Delimited ASCII_Files are often csv files. The gdal.vect storagemanager is advised to read these files, use the TableChopper for very large files or for files with other separators as comma or semicolon.

To write data to delimited ASCII Files, use the TableComposer.

example

container TableChopper
{
   parameter<string>  filename := '%projdir%/data/TableChopper.csv';
   unit<uint8>        domain : nrofrows = 5;
   parameter<string>  fieldseparator := ';';

   parameter<string> filedata
   :   StorageType = "str"
   ,   StorageName = "=filename";

   parameter<string> headerline := readLines(filedata, void, 0);

   unit<uint32>field := Range(uint32, 0, strcount(headerline, fieldseparator) + 1)
   {
      attribute<string> name := ReadArray(headerline , field, string, 0);
   }
        
   attribute<string> bodylines (domain) := readLines(filedata, domain, headerline/ReadPos);

   container data := for_each_nedv(
          field/name
         ,'ReadElems(
             BodyLines
            ,string
           ,'+ MakeDefined(field/name[id(field)-1] + '/ReadPos','const(0, domain)')+'
         )'
         ,domain
         ,string
      );
}

explanation

  • The filename parameter refers to the ASCII file being read.
  • The uint8 configured domain-unit domain is used as domain_unit for the resulting attributes, in the example with a cardinality of 5.
  • The fieldseparator parameter configures the separator used in the ASCII file between the fields.
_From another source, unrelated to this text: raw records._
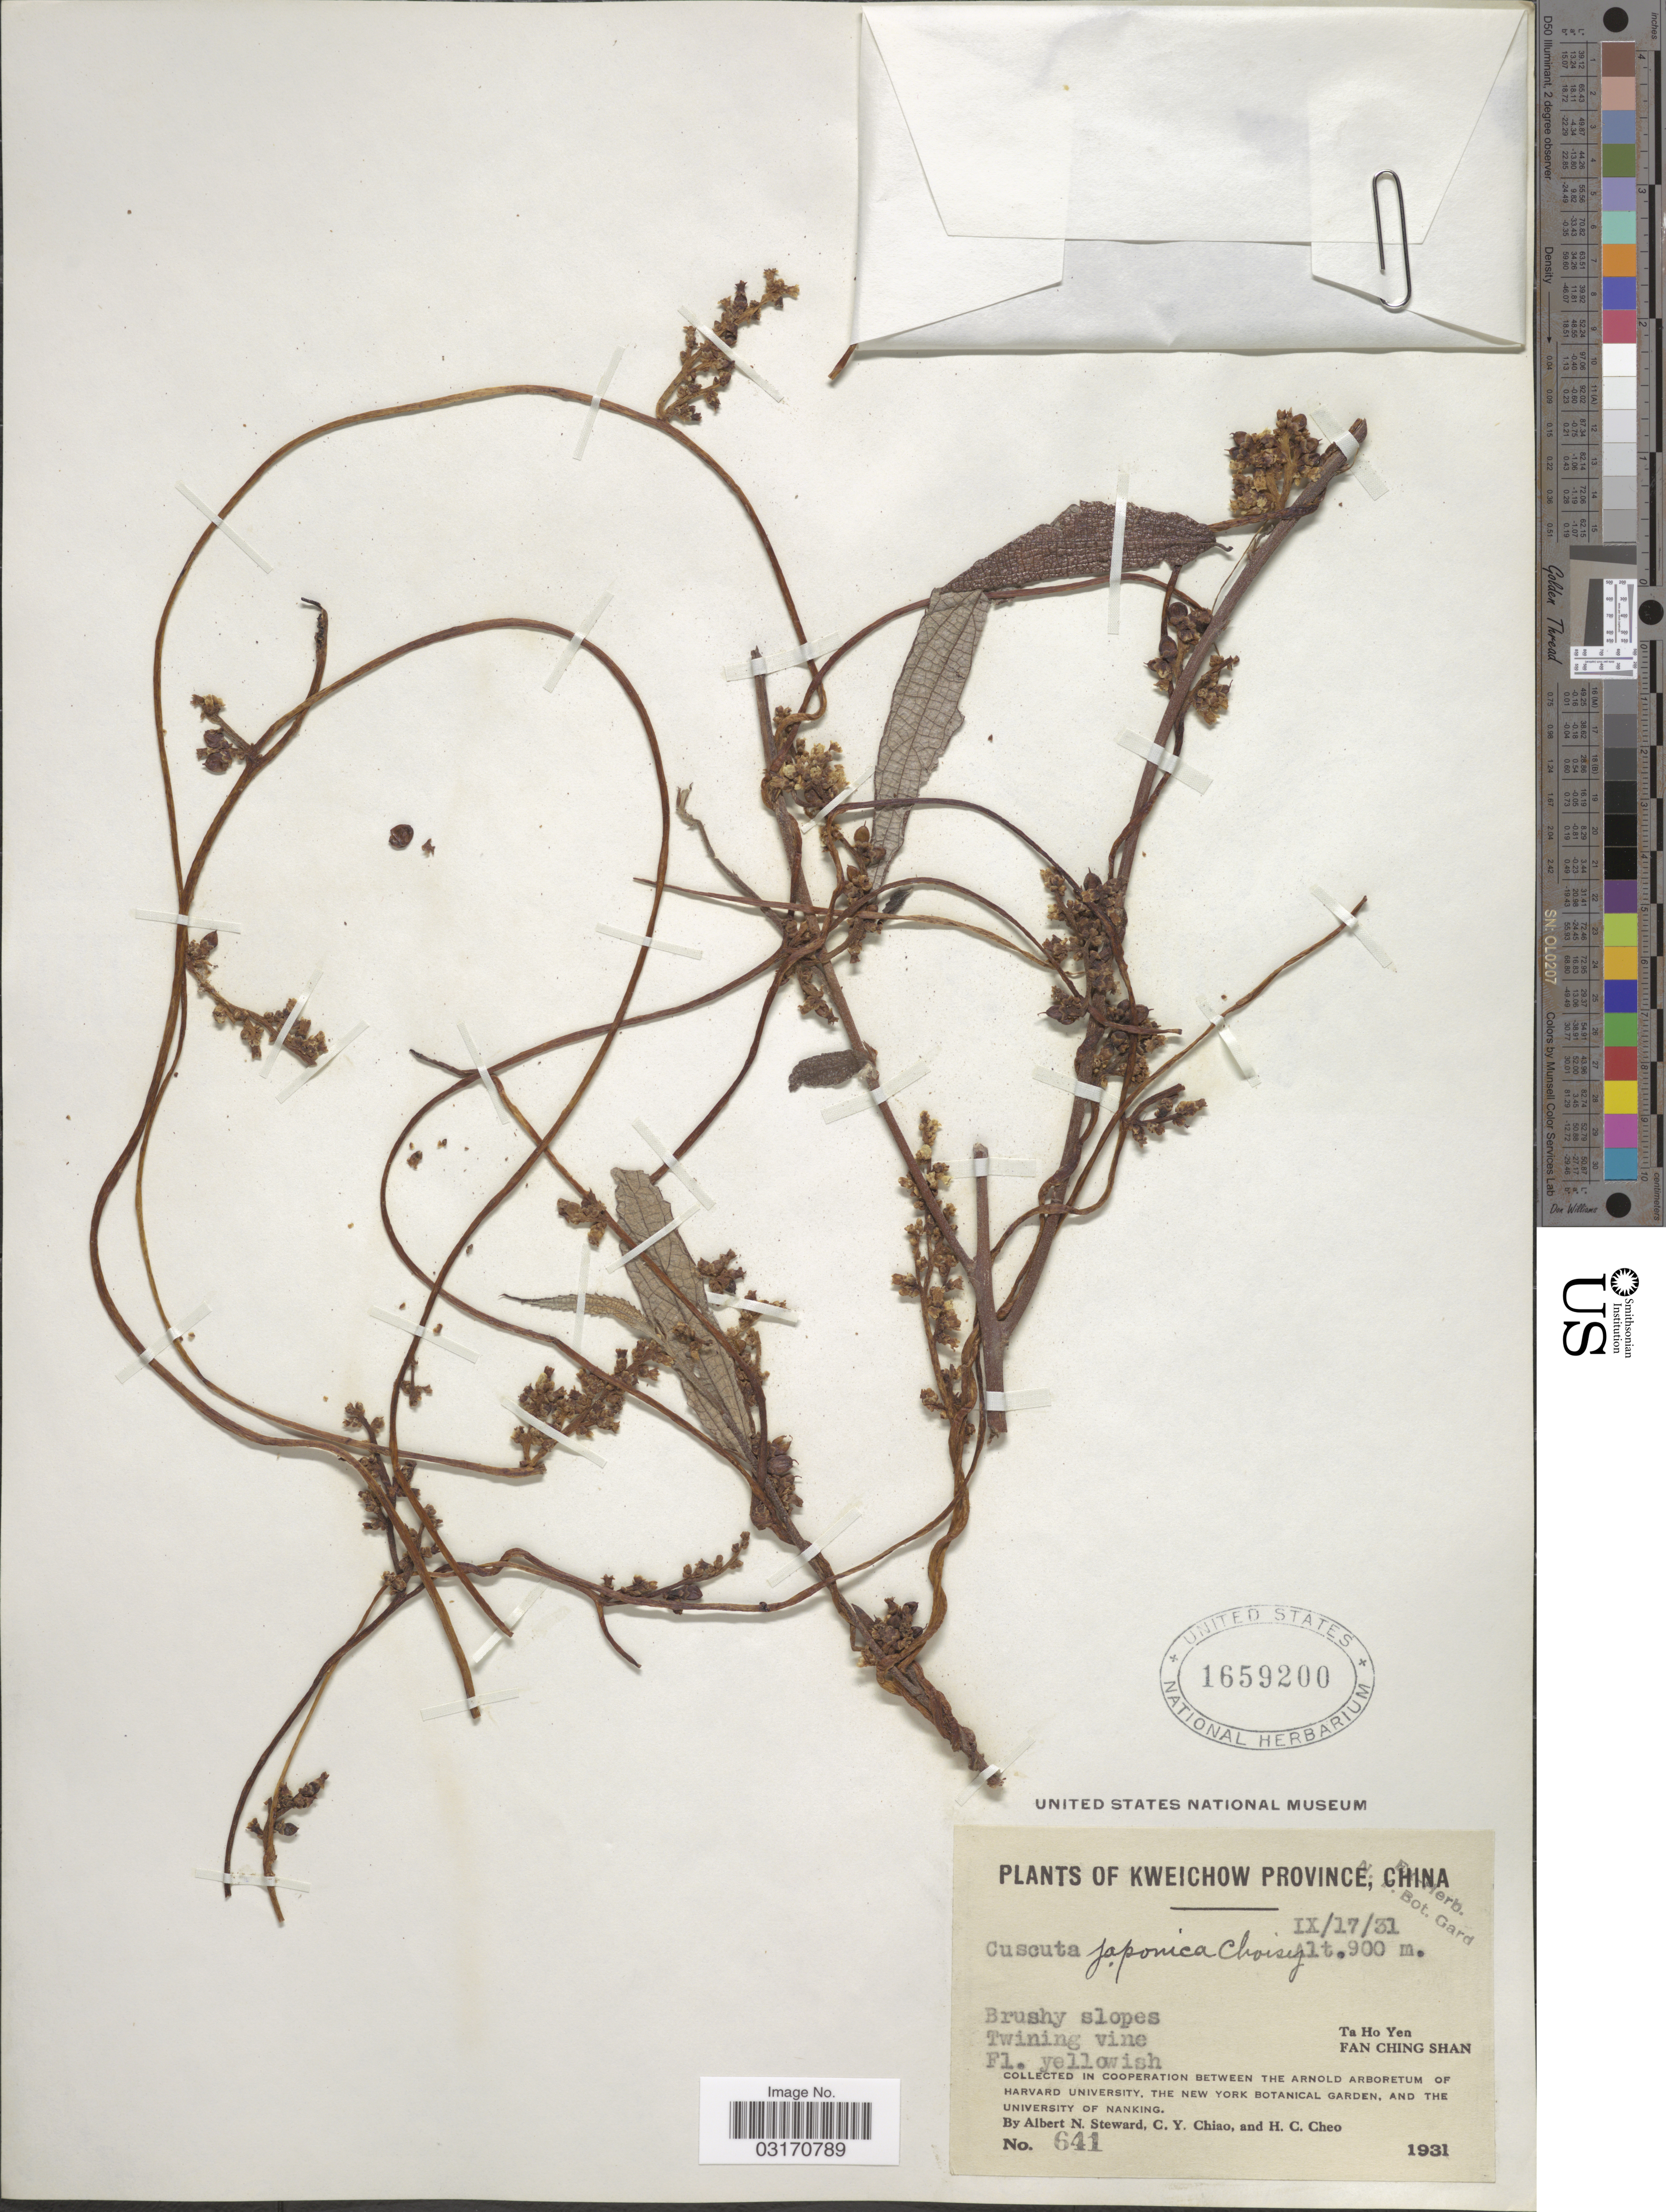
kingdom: Plantae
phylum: Tracheophyta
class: Magnoliopsida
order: Solanales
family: Convolvulaceae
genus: Cuscuta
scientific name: Cuscuta japonica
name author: Choisy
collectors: A. N. Steward, C. Y. Chiao & H. Cheo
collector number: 641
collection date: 1931-09-17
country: China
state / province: Guizhou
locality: Kweichow Province. Ta Ho Yen. Fan Ching Shan.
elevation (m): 900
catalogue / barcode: US 1659200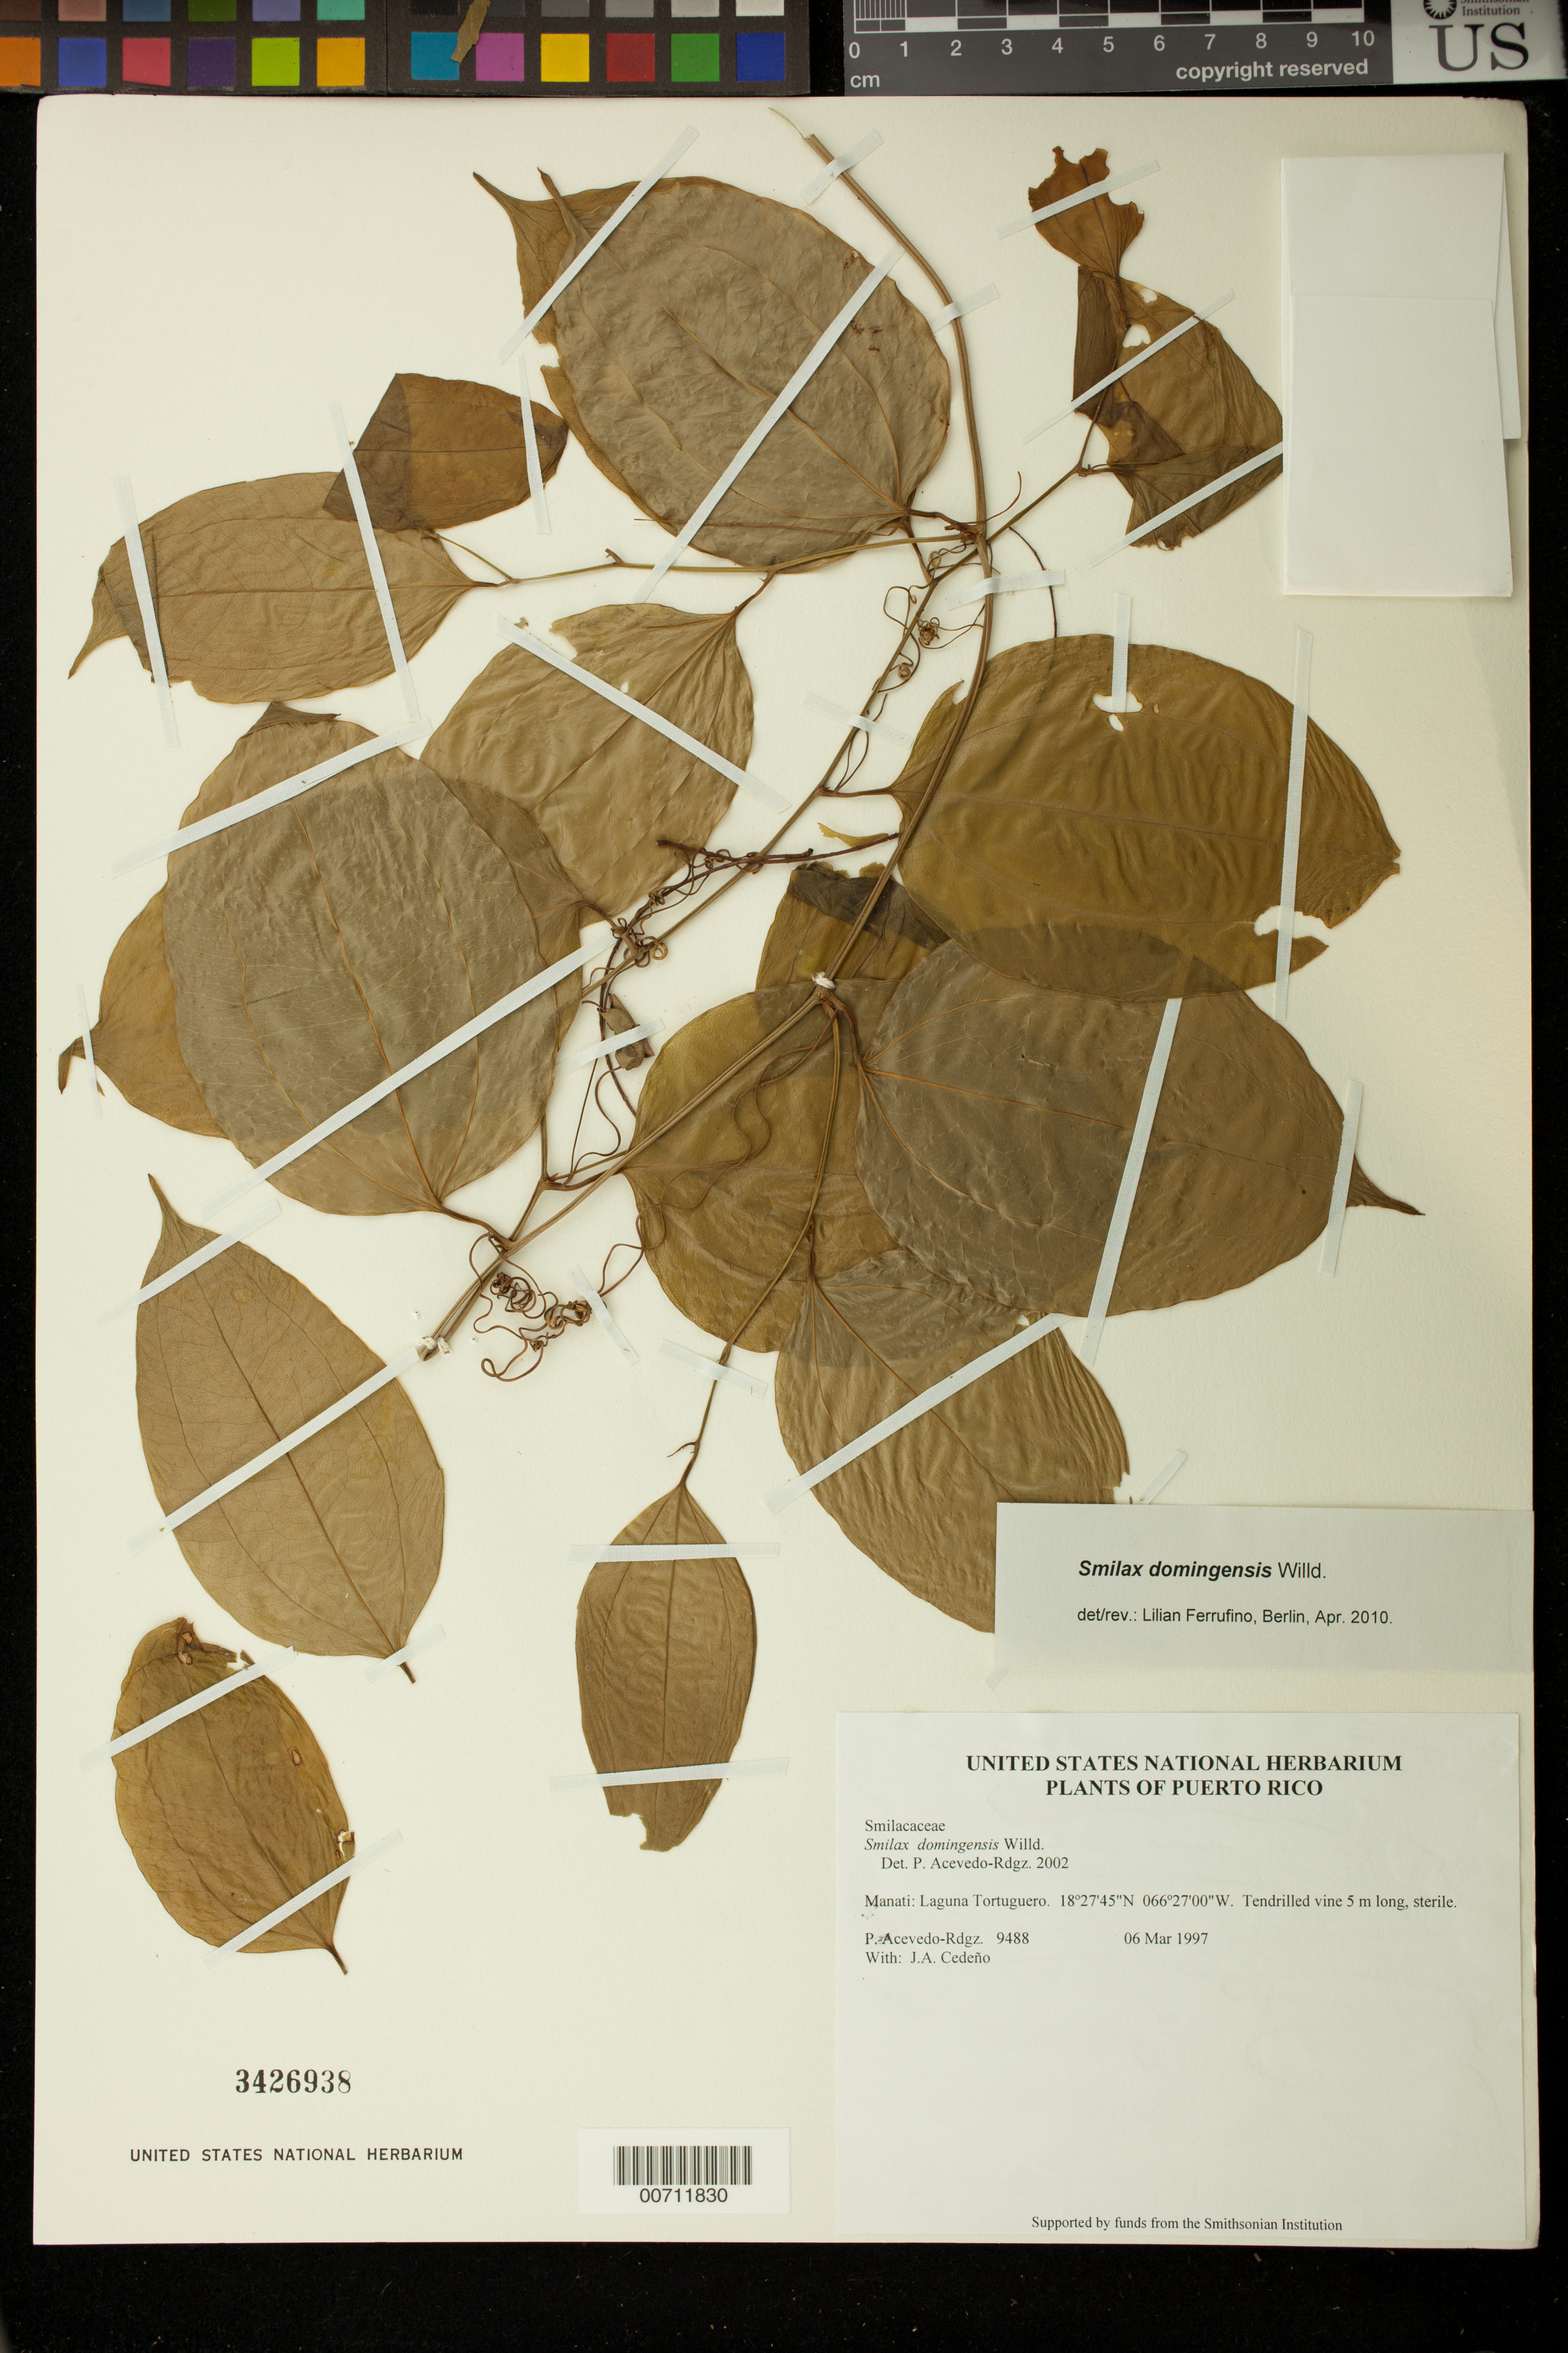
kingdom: Plantae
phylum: Tracheophyta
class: Liliopsida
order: Liliales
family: Smilacaceae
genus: Smilax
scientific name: Smilax domingensis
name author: Willd.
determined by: Acevedo-Rodríguez, P., (BOT), Smithsonian Institution - National Museum of Natural History (UNITED STATES)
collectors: P. Acevedo-Rodr. & J. A. Cedeño M.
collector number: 9488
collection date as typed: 06 Mar 1997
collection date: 1997-03-06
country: Puerto Rico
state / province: Manatí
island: Puerto Rico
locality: Manatí: Laguna Tortuguero.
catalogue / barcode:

When the TableChopper is used as a template to read multiple files, these first three items are often used as case parameter.

  • The filedata string parameter refers to all the data from the ASCII file. It is read with the Str StorageManager.
  • The parameter headerline will read the first line from the filedata parameter.
  • The domain unit field is configured with as subitem name. This name attribute contains the names of the fields read from the header of the ASCII file.
  • The bodylines attribute will read the other (none header) lines from the filedata parameter.

The resulting data container will result in a subitem for each field. The bodylines attribute is split up in the separate values per field. The resulting items are all string attributes. Use conversion functions to convert the string values to desired values units / value types.